En cas d’échec, les entreprises britanniques devront sérieusement revoir leurs méthodes de transferts et de traitement de données pour pouvoir continuer de travailler avec des clients européens. Un surcoût de 1,8 milliards d’euros si l’on en croit une étude menée par le groupe de réflexion New Economics Foundation et l'University College London, et citée par Euractiv.

Transfert de données, décision d’adéquation, Privacy Shield…vous avez déjà entendu ça quelque part ?

Cette situation n’est pas une nouveauté totale pour vos services.

En juillet 2020, la CJUE a invalidé le Privacy Shield, c’est-à-dire la décision dont les Etats-Unis bénéficiaient jusqu’ici. Elle autorisait le transfert de données personnelles en provenance de l’Europe.

Cette décision judiciaire aura naturellement un effet domino. Nous attendons d’ailleurs que la Commission Européenne se penche sur la législation suisse. Une autre invalidation à venir ?

Quoi qu’il en soit et pour commencer, remettez-vous à jour sur cette notion de transfert de données hors Union Européenne. Elle englobe en effet :

  • les flux de communication de données (manuels ou automatisés) à vos partenaires et sous-traitants ;
  • l’hébergement de données sur des serveurs situés au Royaume-Uni ;
  • L’accès à distance de prestataires établis au Royaume-Uni à vos bases.

Comment transférer vos données personnelles dans un contexte post-Brexit ?

On vous a précédemment expliqué pourquoi le confinement de mars 2020 était une occasion idéale de remettre à plat votre conformité RGPD.

Vous tenez là une deuxième raison : le paysage des transferts de données hors UE évolue.

Vous devez par conséquent vous préparer au choc du Brexit comme vous affrontez en ce moment celui de la fin du Privacy Shield.

  • Cartographiez vos transferts, identifiez parmi vos prestataires et fournisseurs lesquels sont établis au Royaume-Uni ;
  • Profitez-en pour faire le ménage, supprimez les prestations inutiles.
  • Le changement, c’est maintenant. Vos fournisseurs et prestataires ont-ils une vraie valeur ajoutée ? D’autres acteurs établis sur le territoire de l’UE ne peuvent-ils faire le job ?
  • Prenez contact avec votre base de sous-traitants, faites leur signer des clauses contractuelles types.
  • Vous devrez potentiellement désigner un représentant au Royaume-Uni du fait du transfert et du stockage de données sur ce territoire. Restez en veille sur ce point.


Sachez que ce n’est pas un one shot mais plutôt un travail sur le moyen terme.

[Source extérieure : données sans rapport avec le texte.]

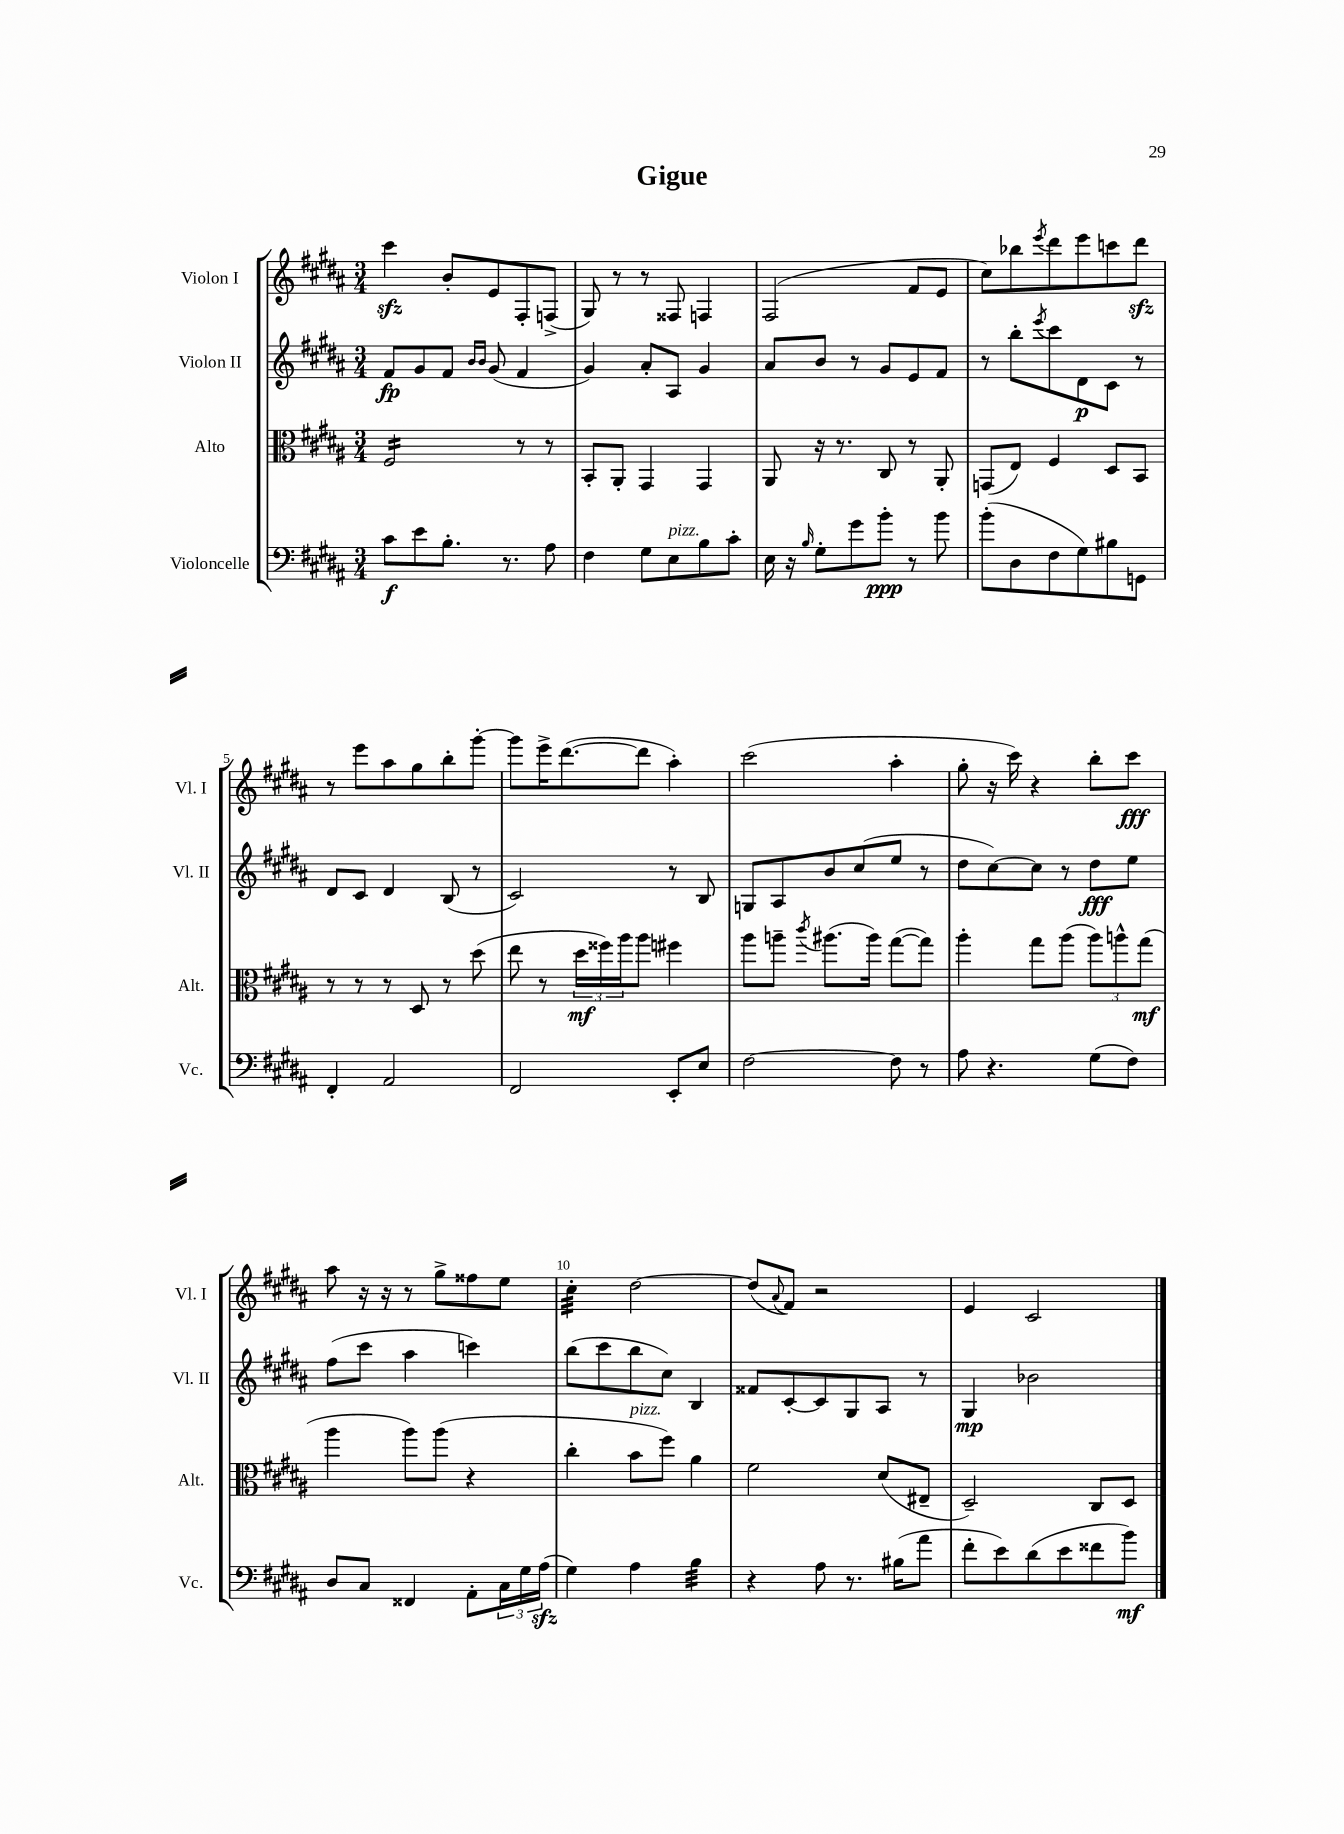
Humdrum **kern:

**kern	**kern	**kern	**kern
*staff4	*staff3	*staff2	*staff1
*clefF4	*clefC3	*clefG2	*clefG2
*k[f#c#g#d#a#]	*k[f#c#g#d#a#]	*k[f#c#g#d#a#]	*k[f#c#g#d#a#]
*M3/4	*M3/4	*M3/4	*M3/4
8c#	2F#	8f#	4ccc#
8e	.	8g#	.
8.B'	.	8f#	8b'
.	.	16qqb	.
.	.	16qqb	.
.	.	(8g#	8e
8.r	.	.	.
.	8r	4f#	8F#'
8A#	8r	.	(8F^
=	=	=	=
4F#	8BB'	4g#)	8G#)
.	8AA#'	.	8r
8G#	4GG#	8a#'	8r
8E	.	8A#	8F##
8B	4GG#	4g#	4F
8c#'	.	.	.
=	=	=	=
16E	8AA#	8a#	(2F#
16r	.	.	.
16qqB	.	.	.
8G#'	16r	8b	.
.	8.r	.	.
8g#	.	8r	.
8b'	8C#	8g#	.
8r	8r	8e	8f#
8b	8AA#'	8f#	8e
=	=	=	=
(8b'	(8GG	8r	8cc#)
8D#	8E)	8bb'	8bb-
.	.	8qeee	8qeee
8F#	4F#	8ccc#	8ddd#
8G#)	.	8d#	8eee
8B#	8D#	8c#	8ccc
8GG	8BB	8r	8ddd#
=	=	=	=
4FF#'	8r	8d#	8r
.	8r	8c#	8eee
2AA#	8r	4d#	8aa#
.	8D#	.	8gg#
.	8r	(8B	8bb'
.	(8dd#	8r	[8ggg#'
=	=	=	=
2FF#	8ee	2c#)	8ggg#]
.	8r	.	16eee^
.	.	.	([8.ddd#
.	24dd#	.	.
.	24ff##)	.	.
.	24aa#	.	.
.	8aa#	.	8ddd#]
8EE'	4ff#	8r	4aa#')
8E	.	8B	.
=	=	=	=
[2F#	8aa#	8G	(2ccc#
.	8aa~	8A#	.
.	8qccc#	.	.
.	(8.aa#	8b	.
.	.	(8cc#	.
.	16aa#)	.	.
8F#]	([8gg#	8ee	4aa#'
8r	8gg#])	8r	.
=	=	=	=
8A#	4aa#'	8dd#	8gg#'
4.r	.	[8cc#)	16r
.	.	.	16ccc#)
.	8gg#	8cc#]	4r
.	(8aa#	8r	.
(8G#	12aa#)	8dd#	8bb'
.	12aa^^	.	.
8F#)	.	8ee	8ccc#
.	(12gg#	.	.
=	=	=	=
8D#	4aa#	(8ff#	8aa#
8C#	.	8ccc#	16r
.	.	.	16r
4FF##	8aa#)	4aa#	8r
.	(8aa#	.	8gg#^
8AA#'	4r	4ccc)	8ff##
24C#	.	.	8ee
24G#	.	.	.
(24A#	.	.	.
=	=	=	=
4G#)	4cc#'	(8bb	4cc#'
.	.	8ccc#	.
4A#	8b	8bb	[2dd#
.	8ff#)	8cc#)	.
4B	4a#	4B	.
=	=	=	=
4r	2f#	8f##	(8dd#]
.	.	.	8qqa#
.	.	[8c#'	8f#)
8A#	.	8c#]	2r
8.r	.	8G#	.
.	(8d#	8A#	.
(16B#	.	.	.
8a#	8E#~	8r	.
=	=	=	=
8f#'	2D#~)	4G#	4e
8e)	.	.	.
(8d#	.	2b-	2c#
8e	.	.	.
8f##	8C#	.	.
8b)	8D#	.	.
==	==	==	==
*-	*-	*-	*-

  • Signer des engagements contractuels avec vos prestataires ne suffira pas. Vous devrez voir ce qu’il en est en pratique.
  • Vous devrez conduire une analyse de risque relative à la réglementation britannique, la question étant notamment d’examiner si vos prestataires et fournisseurs sont, par exemple, tenus de répondre à des demandes de communication de données de la part d’autorités nationales.
  • La décision de la Commission Européenne d’accorder ou non une décision d’adéquation sera à prendre en compte dans votre analyse. Vous serez aussi tributaires des évolutions que le Royaume-Uni opérera sur sa législation nationale.
  • Comment faire pour poursuivre vos transferts de données dans un contexte post-Schrems II ? Vous devrez revoir en profondeur vos transferts et mettre en place des mesures techniques complémentaires (pseudonymisation, chiffrement…) pour réduire les risques. C’est une étape essentielle car si les garanties apportées ne suffisent pas, vous devrez arrêter de travailler avec les fournisseurs concernés.
  • La Commission Européenne a soumis de nouvelles clauses contractuelles types à la consultation publique. Dans l’attente, les templates actuels restent valables.

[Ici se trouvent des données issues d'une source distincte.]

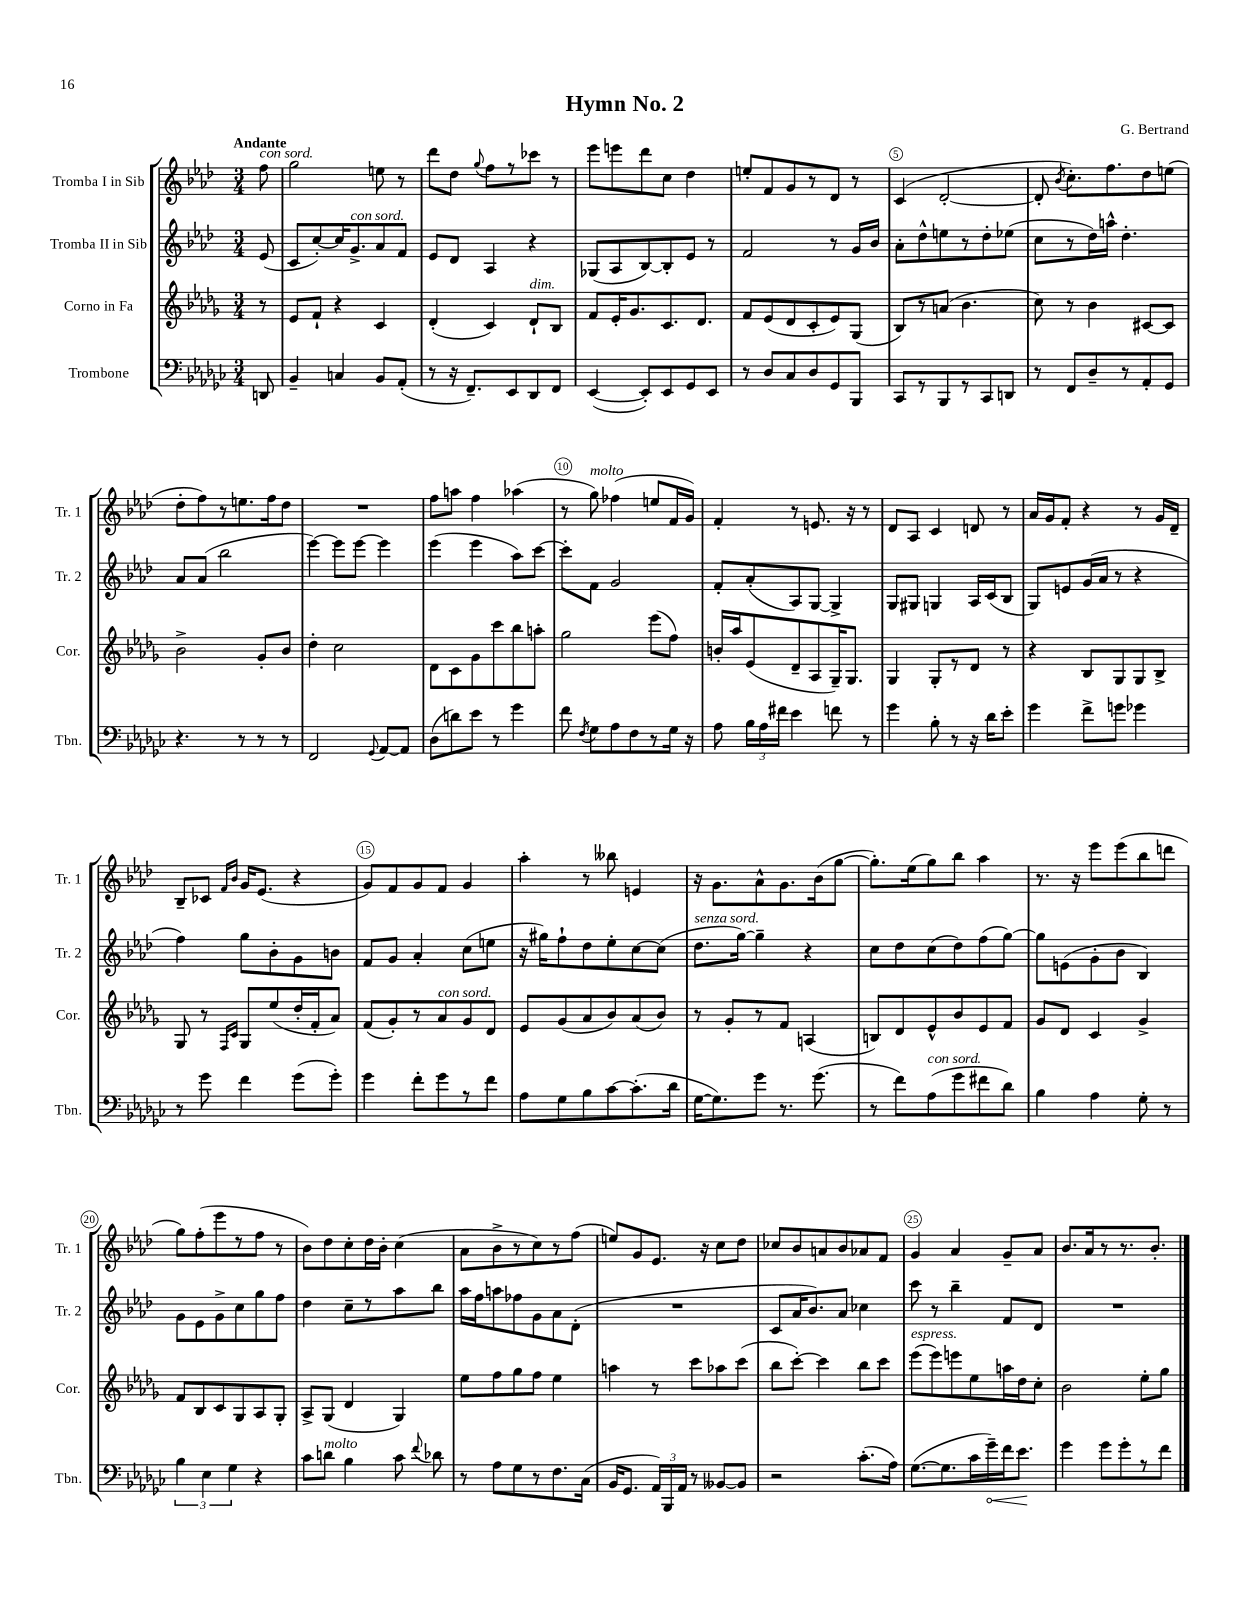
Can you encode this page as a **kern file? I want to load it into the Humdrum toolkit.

Conclusion : Préparez avec soin la sortie du Brexit

L’époque est à revoir l’encadrement des transferts de données personnelles vers certains Etats partenaires de l’Europe. Après les Etats-Unis et l’invalidation du Privacy Shield, c’est au tour du Royaume-Uni tandis qu’il sort de l’UE.

Pas de panique. Si vous aviez déjà commencé à passer en revue vos fournisseurs américains, cela sera d’autant plus simple d’examiner ceux établis au Royaume-Uni.

D’autant que c’est une démarche à mener sur le moyen terme.